EXERCISE AIM » From the first line down to the line containing "Figure 13. The", print the records below exactly, leaving every picture out.

DATA TO EXAMINE »
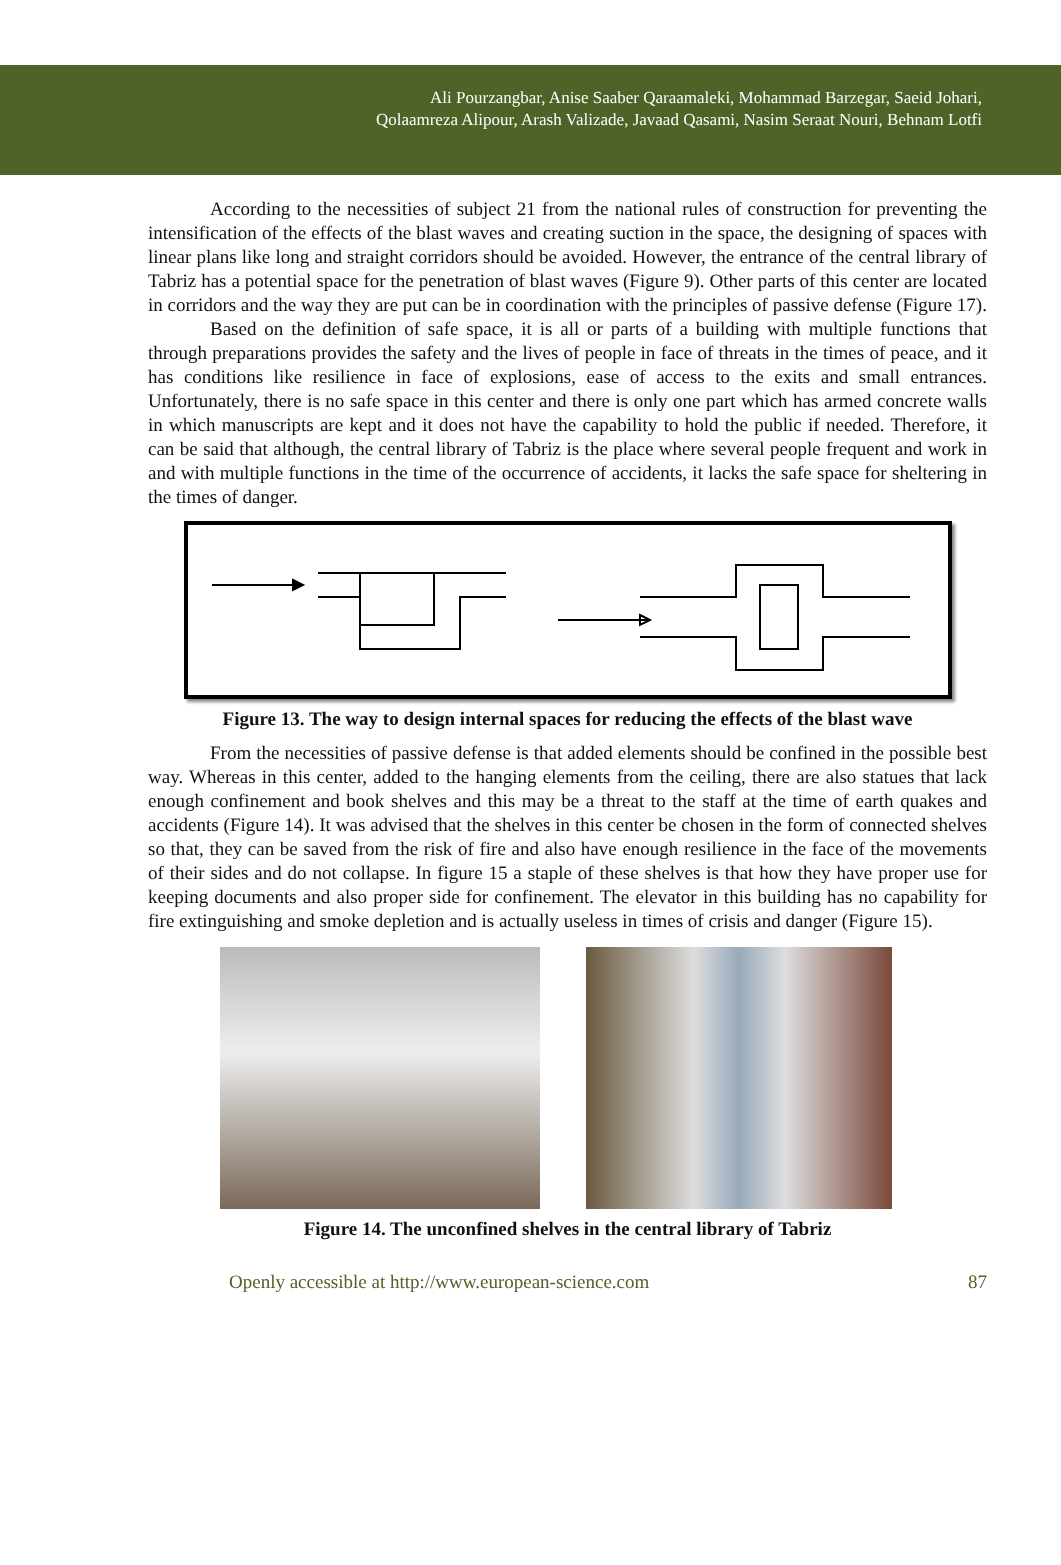Ali Pourzangbar, Anise Saaber Qaraamaleki, Mohammad Barzegar, Saeid Johari,
Qolaamreza Alipour, Arash Valizade, Javaad Qasami, Nasim Seraat Nouri, Behnam Lotfi
According to the necessities of subject 21 from the national rules of construction for preventing the intensification of the effects of the blast waves and creating suction in the space, the designing of spaces with linear plans like long and straight corridors should be avoided. However, the entrance of the central library of Tabriz has a potential space for the penetration of blast waves (Figure 9). Other parts of this center are located in corridors and the way they are put can be in coordination with the principles of passive defense (Figure 17).
Based on the definition of safe space, it is all or parts of a building with multiple functions that through preparations provides the safety and the lives of people in face of threats in the times of peace, and it has conditions like resilience in face of explosions, ease of access to the exits and small entrances. Unfortunately, there is no safe space in this center and there is only one part which has armed concrete walls in which manuscripts are kept and it does not have the capability to hold the public if needed. Therefore, it can be said that although, the central library of Tabriz is the place where several people frequent and work in and with multiple functions in the time of the occurrence of accidents, it lacks the safe space for sheltering in the times of danger.
Figure 13. The way to design internal spaces for reducing the effects of the blast wave
From the necessities of passive defense is that added elements should be confined in the possible best way. Whereas in this center, added to the hanging elements from the ceiling, there are also statues that lack enough confinement and book shelves and this may be a threat to the staff at the time of earth quakes and accidents (Figure 14). It was advised that the shelves in this center be chosen in the form of connected shelves so that, they can be saved from the risk of fire and also have enough resilience in the face of the movements of their sides and do not collapse. In figure 15 a staple of these shelves is that how they have proper use for keeping documents and also proper side for confinement. The elevator in this building has no capability for fire extinguishing and smoke depletion and is actually useless in times of crisis and danger (Figure 15).
Figure 14. The unconfined shelves in the central library of Tabriz
Openly accessible at http://www.european-science.com 87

TASK ANSWER »
Ali Pourzangbar, Anise Saaber Qaraamaleki, Mohammad Barzegar, Saeid Johari,
Qolaamreza Alipour, Arash Valizade, Javaad Qasami, Nasim Seraat Nouri, Behnam Lotfi
According to the necessities of subject 21 from the national rules of construction for preventing the intensification of the effects of the blast waves and creating suction in the space, the designing of spaces with linear plans like long and straight corridors should be avoided. However, the entrance of the central library of Tabriz has a potential space for the penetration of blast waves (Figure 9). Other parts of this center are located in corridors and the way they are put can be in coordination with the principles of passive defense (Figure 17).
Based on the definition of safe space, it is all or parts of a building with multiple functions that through preparations provides the safety and the lives of people in face of threats in the times of peace, and it has conditions like resilience in face of explosions, ease of access to the exits and small entrances. Unfortunately, there is no safe space in this center and there is only one part which has armed concrete walls in which manuscripts are kept and it does not have the capability to hold the public if needed. Therefore, it can be said that although, the central library of Tabriz is the place where several people frequent and work in and with multiple functions in the time of the occurrence of accidents, it lacks the safe space for sheltering in the times of danger.
Figure 13. The way to design internal spaces for reducing the effects of the blast wave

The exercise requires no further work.